In studying current races, go through the last-start form of each runner and see if you can spot any that fit the bill. Even last-start winners can slot into the angle. A winner at 20/1 or better last start obviously raced way above expectations and should be worthy of a good, close look.

What you must keep in mind about the qualifiers in this angle is that you should always be looking for value. My  wn view is that if the horse you have earmarked is at skinny odds, you may as well forget it, and wait for another race.

After all, the aim of the game, no matter how you arrive at the selections, is to get prices that will enable you to make a long-term profit. Accepting short odds, underlay odds, is going to make that task even more difficult.

The UK expert Mark Coton, in his fabulous book One Hundred Hints For Better Betting wrote that a loser avoided can seem like a winner.

"You have a couple of fancies for a day's racing, but cannot quite persuade yourself they represent value for money. The temptation here is to muddle around, to finesse a few pounds (dollars) onto the first selection," he wrote,

"Stop yourself. If both horses lose, you will be on good terms with yourself, and perhaps feel virtuous, certainly in a better frame of mind for the bets to come.

"Missing a loser is not as good a feeling as backing a winner, but there are worse sensations for the backer to experience, such as walking back from the betting shop knowing you have wasted the week's food money on a couple of horses you knew in your heart you should never be backing."

How can you back the 'above expectation' selections? Provided you've achieved value with the price, you can support them win or eachway, and also pop them into any exotics you are placing.

'Wild card' horses like these can help you hit some big returns with quinellas, trifectas and so on.

Getting back to finding 'angles', how do you go about digging them out? It's all in the form. My approach is to cheek out the results. Look at the winners and go back to their last start to determine how they performed.

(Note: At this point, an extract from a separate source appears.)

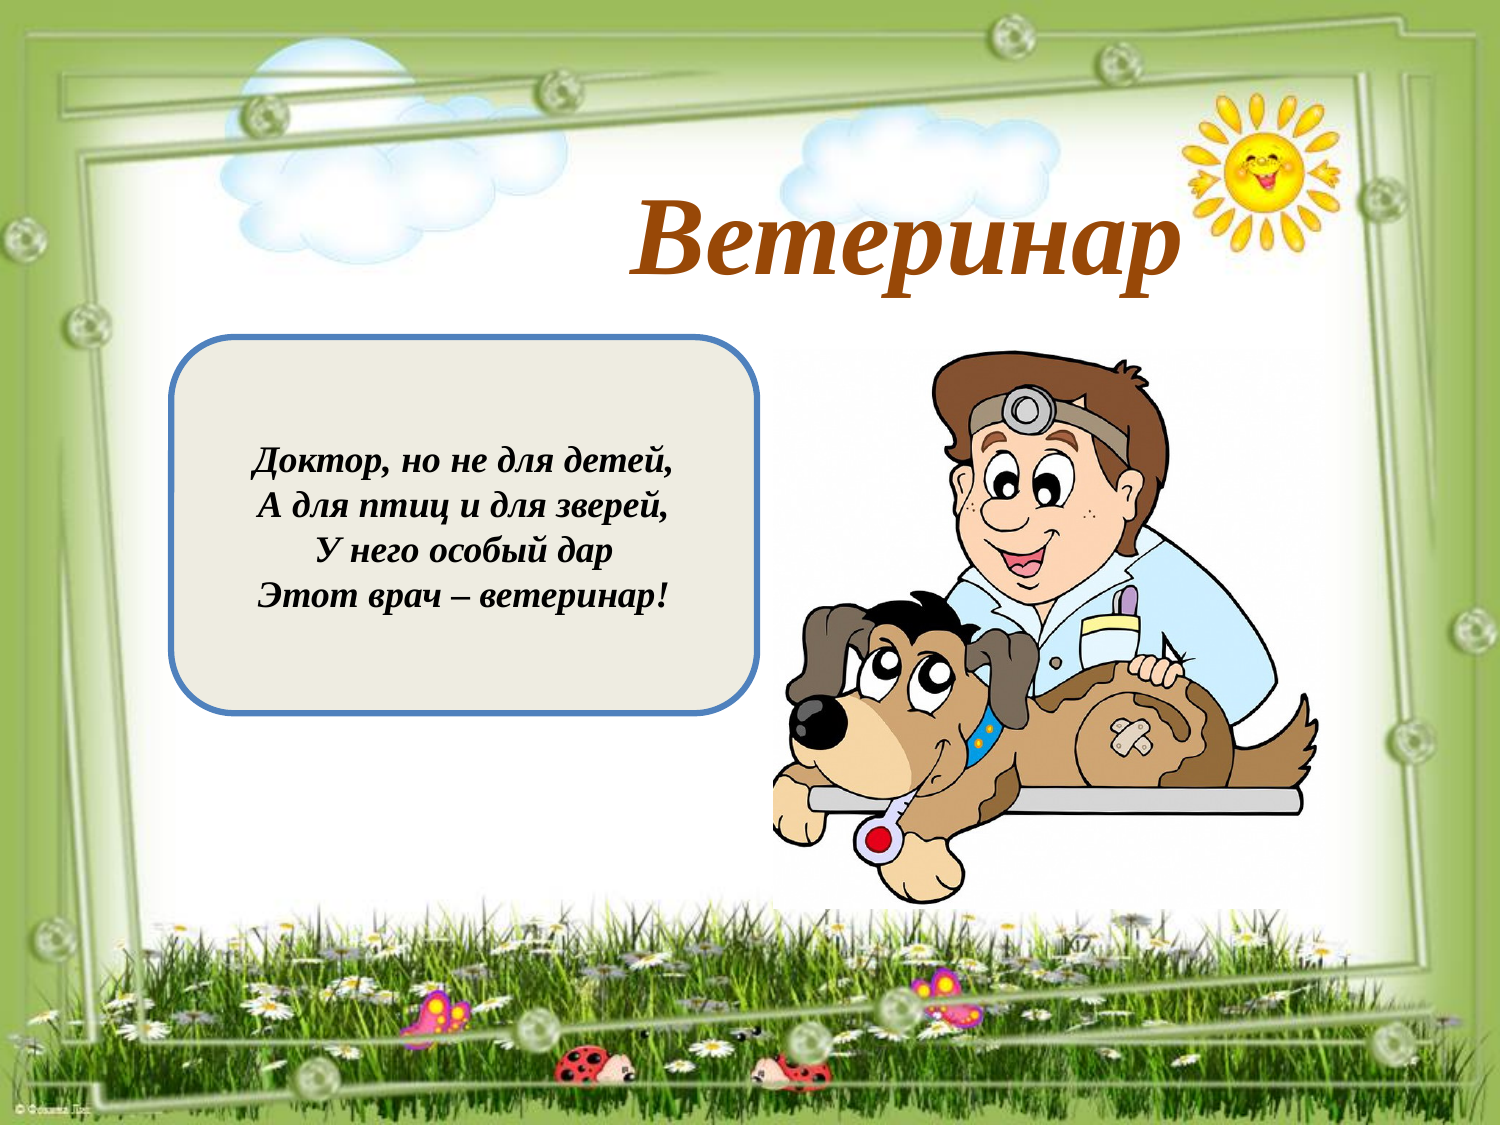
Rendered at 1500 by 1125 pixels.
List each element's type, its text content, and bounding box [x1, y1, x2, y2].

What were the signals that should have been spotted in relation to a winner? Had it come from a bad run or a good run? Was it wellfancied? Was it a roughie (racing above expectations!), did it come from a bad barrier, was it unlucky, did it have too much weight, etc.

After studying the results in this way, you may start to spot a discernible pattern. You may spot some odd quirk that keeps on cropping up. If so, you may have stumbled on one of those elusive angles that everyone seems to miss.

Once you feel that an angle is worth further surveillance, make sure you check it out properly. If you have the results from previous meetings, go back over them. How many times did the angle turn up, and how many winners were struck and what were the prices?

Is there room for a profit to be made if you introduced some judicious culling of the contenders?

Is there a way of concentrating on certain types of races? You don't want to be betting on too many races.

Walter Mitchell, a professional punter from 50 years ago in Sydney, had this to say about betting: "No-one can pick all the winners. But anyone with a formguide can make an intelligent attempt to pick the likely winner of a race in which a winner can be logically found."

Mitchell's belief was that you find the race before you start looking for the horse. In itself, this is an angle worth pursuing. Don't think about the selections; go through the programmes and find the races that look easy hits. Then bother yourself with the form!

The moral of this is not to allow yourself to be beaten by the unbeatable race. Learn to bypass them. In the course of a day, a week, a month, a year, there are any number of predictable events without throwing away good money guessing about the unpredictable.

To sum up, then, with my angle on the above expectation horses, make sure you can secure a good price, bet for a win or eachway, and slot the selections into your multiple exoties.

With any angle you find, check it out thoroughly, bet the qualifiers in the right races at the best prices.